French police have arrested an Afghan national following the brutal murder of a prominent activist in northern France who helped migrants. The 63-year-old was bludgeoned to death.
The attacker reportedly entered the home of the victim, Jean Dussine, in Bretteville-en-Saire near the port city of Cherbourg, where he was repeatedly hit with a blunt object to the point of death on May 12, 2020, according to French prosecutors. Local newspapers reported that Dussine was murdered in his sleep.
Cherbourg prosecutor Yves Le Clair told the Agence France-Presse news agency (AFP) that the 20-year-old attacker had likely come to Dussine's house with the intention of killing him. Le Clair said that the suspect had confessed to killing the retired teacher but "has given no information on what motivated his actions or on his relationship to the victim."
Jean Dussine headed the local migrants assistance organization "Itinerance" in Cherbourg for four years and had also been hosting migrants at his personal home. The suspect was, in fact, chased down and caught by six migrants who were living at Dussine's home. They reported to the police that the attacker himself had not been living at Dussine’s residence.
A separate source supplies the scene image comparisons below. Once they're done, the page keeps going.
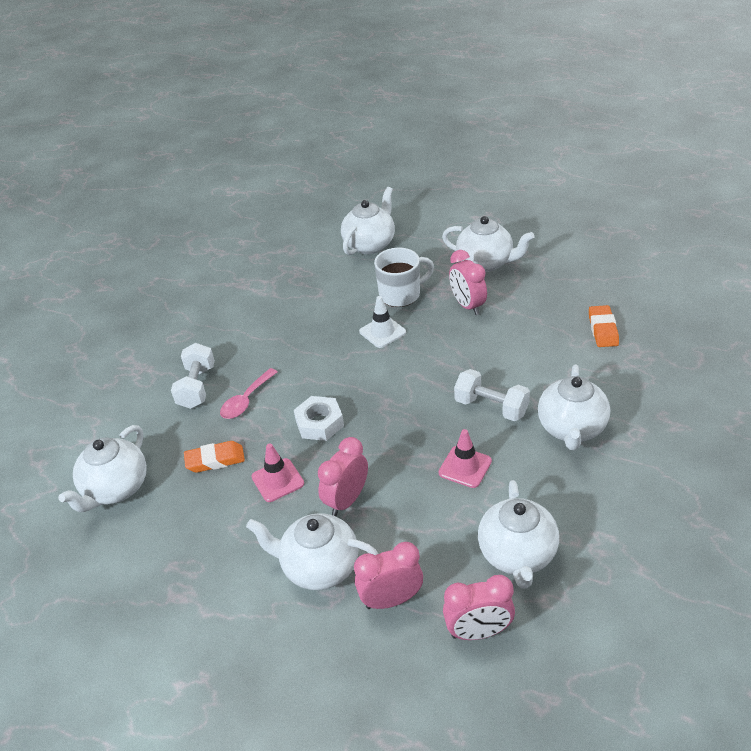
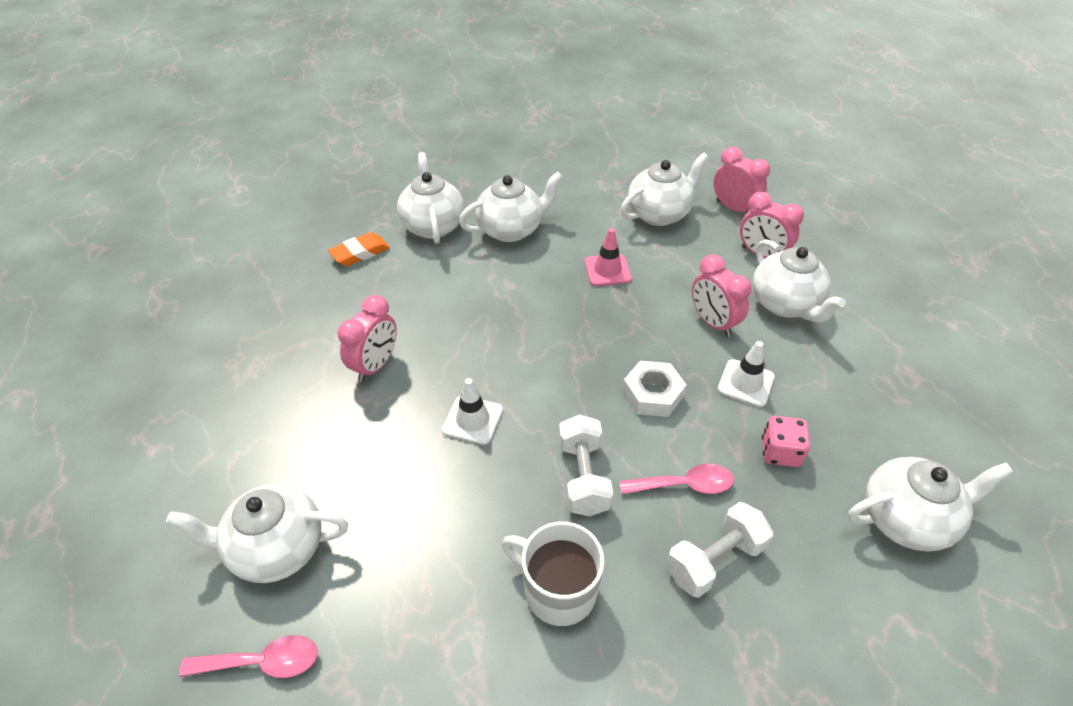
camera: 130 degrees left, 5 degrees up
(215, 460) = (780, 452): orange eraser -> pink dice
(277, 480) = (746, 383): pink traffic cone -> white traffic cone
(318, 232) = (262, 662): none -> pink spoon
(347, 500) = (713, 323): pink clock -> pink clock turned 60 degrees clockwise
(401, 294) = (387, 440): white mug -> white mug (558, 590)
(486, 263) = (274, 386): white teapot -> white teapot (433, 226)
(491, 407) = (524, 283): white dumbbell -> white dumbbell (583, 477)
Hero in the local community
The local municipality tweeted the Dussine was a “warm, benevolent and responsible man, entirely devoted to the cause of men and women he so relentlessly took care of.”
Décès de Jean Dussine : @ArriveBenoit lui rend hommage au nom de la Ville de @CherbourgEnCot pic.twitter.com/tbDYcvTaAa
— CherbourgEnCotentin (@CherbourgEnCot) May 12, 2020
Itinerance itself said on Facebook: “We learned with shock and great pain, the death in dramatic circumstances of Jean Dussine, President of the association. He was killed this Tuesday, May 12th in the morning by a person who broke into his home.”
“This is a huge loss for the association and for the cause he was defending.”
Northern France in recent years has become a hub for migrants and refugees, many of whom sleep rough in the coastal towns like Calais, Dunkirk and Cherbourg for months and even years in hopes of migrating to the United Kingdom.
Oftentimes they try to reach the British coast as clandestine passengers in the cargo of lorries travelling across the English Channel, though more recently there has been an increase of boat journeys in dinghies and other small vessels that aren’t seaworthy.